-- Opening Marker --
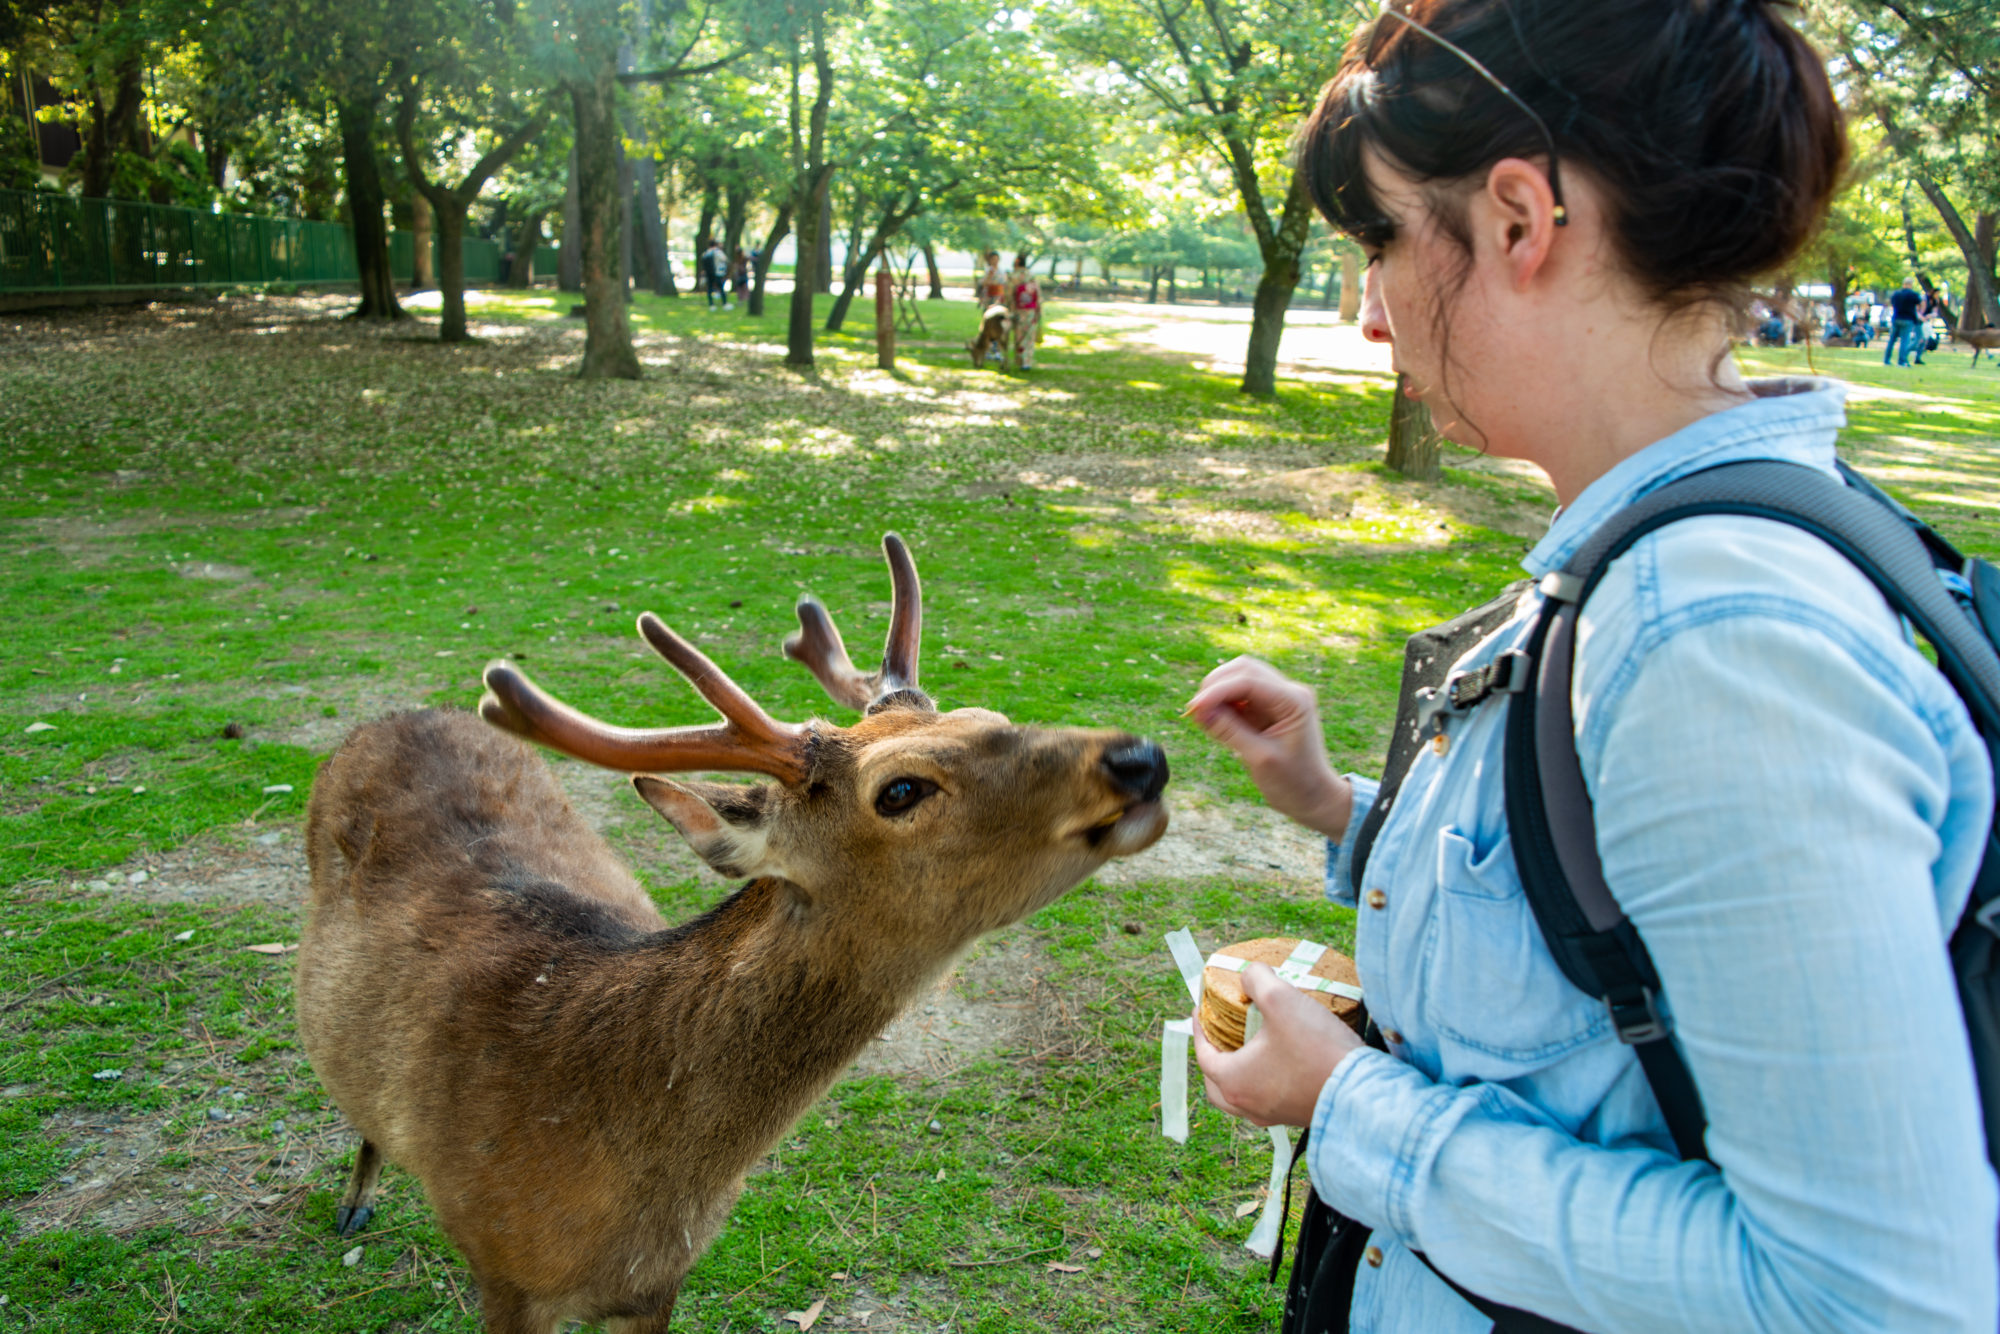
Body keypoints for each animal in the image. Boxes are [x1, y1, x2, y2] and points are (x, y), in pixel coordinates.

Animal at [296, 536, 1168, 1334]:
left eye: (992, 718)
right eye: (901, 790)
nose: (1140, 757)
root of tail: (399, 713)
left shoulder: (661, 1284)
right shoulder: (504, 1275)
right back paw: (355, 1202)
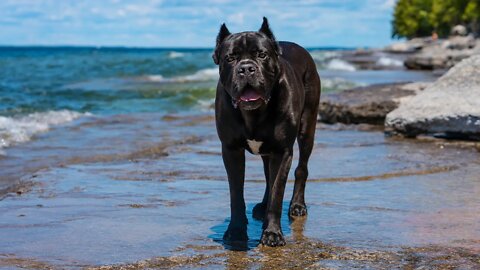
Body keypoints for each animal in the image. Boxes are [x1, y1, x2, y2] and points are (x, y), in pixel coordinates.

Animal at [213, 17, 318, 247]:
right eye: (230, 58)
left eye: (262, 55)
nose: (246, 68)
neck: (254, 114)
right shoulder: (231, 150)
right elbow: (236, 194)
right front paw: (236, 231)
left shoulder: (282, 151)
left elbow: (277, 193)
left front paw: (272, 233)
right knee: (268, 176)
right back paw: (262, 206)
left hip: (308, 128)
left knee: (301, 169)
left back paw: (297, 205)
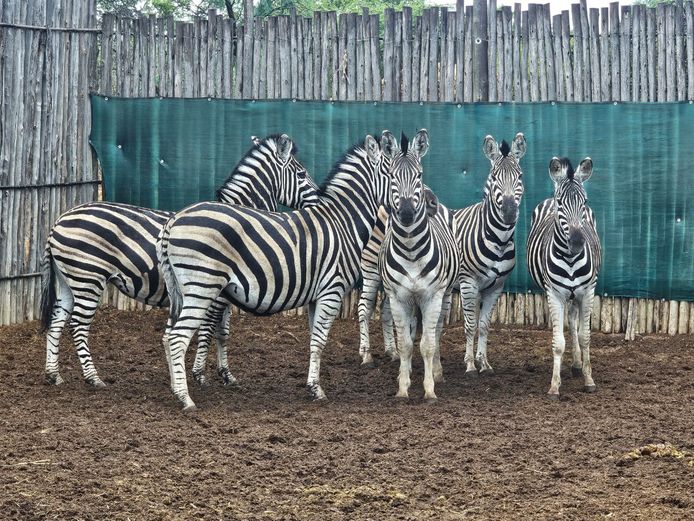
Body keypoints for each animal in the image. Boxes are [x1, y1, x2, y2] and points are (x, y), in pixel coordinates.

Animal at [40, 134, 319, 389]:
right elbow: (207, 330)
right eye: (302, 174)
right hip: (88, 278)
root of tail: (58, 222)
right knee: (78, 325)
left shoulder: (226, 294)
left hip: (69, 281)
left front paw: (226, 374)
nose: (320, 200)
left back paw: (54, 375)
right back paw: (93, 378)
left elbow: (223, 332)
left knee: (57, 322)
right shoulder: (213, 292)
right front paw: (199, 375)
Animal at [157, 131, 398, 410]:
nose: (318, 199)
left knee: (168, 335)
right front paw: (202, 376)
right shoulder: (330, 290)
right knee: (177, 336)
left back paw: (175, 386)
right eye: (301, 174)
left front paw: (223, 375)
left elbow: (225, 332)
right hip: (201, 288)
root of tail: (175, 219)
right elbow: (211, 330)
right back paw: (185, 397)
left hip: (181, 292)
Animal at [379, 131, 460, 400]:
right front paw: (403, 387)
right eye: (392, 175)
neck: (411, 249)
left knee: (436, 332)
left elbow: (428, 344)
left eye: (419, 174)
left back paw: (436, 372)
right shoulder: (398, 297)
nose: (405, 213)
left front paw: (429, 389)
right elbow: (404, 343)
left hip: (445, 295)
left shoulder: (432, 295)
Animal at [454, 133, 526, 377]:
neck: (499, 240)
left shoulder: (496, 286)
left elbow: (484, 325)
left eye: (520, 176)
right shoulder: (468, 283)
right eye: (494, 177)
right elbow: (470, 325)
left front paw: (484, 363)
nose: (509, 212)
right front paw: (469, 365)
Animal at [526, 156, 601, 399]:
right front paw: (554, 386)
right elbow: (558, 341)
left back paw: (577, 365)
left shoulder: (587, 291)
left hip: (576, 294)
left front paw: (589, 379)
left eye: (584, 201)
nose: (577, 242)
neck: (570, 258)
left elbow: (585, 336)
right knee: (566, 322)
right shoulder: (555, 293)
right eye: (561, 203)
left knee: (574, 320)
-- Closing Marker --
An exact copy of the lines above, from the one containing "left front paw: (223, 375)" through the one containing "right front paw: (469, 365)", is the whole of the answer.

left front paw: (223, 375)
left elbow: (225, 332)
right hip: (201, 288)
root of tail: (175, 219)
right elbow: (211, 330)
right back paw: (185, 397)
left hip: (181, 292)
Animal at [379, 131, 460, 400]:
right front paw: (403, 387)
right eye: (392, 175)
neck: (411, 249)
left knee: (436, 332)
left elbow: (428, 344)
left eye: (419, 174)
left back paw: (436, 372)
right shoulder: (398, 297)
nose: (405, 213)
left front paw: (429, 389)
right elbow: (404, 343)
left hip: (445, 295)
left shoulder: (432, 295)
Animal at [454, 133, 526, 377]:
neck: (499, 240)
left shoulder: (496, 286)
left elbow: (484, 325)
left eye: (520, 176)
right shoulder: (468, 283)
right eye: (494, 177)
right elbow: (470, 325)
left front paw: (484, 363)
nose: (509, 212)
right front paw: (469, 365)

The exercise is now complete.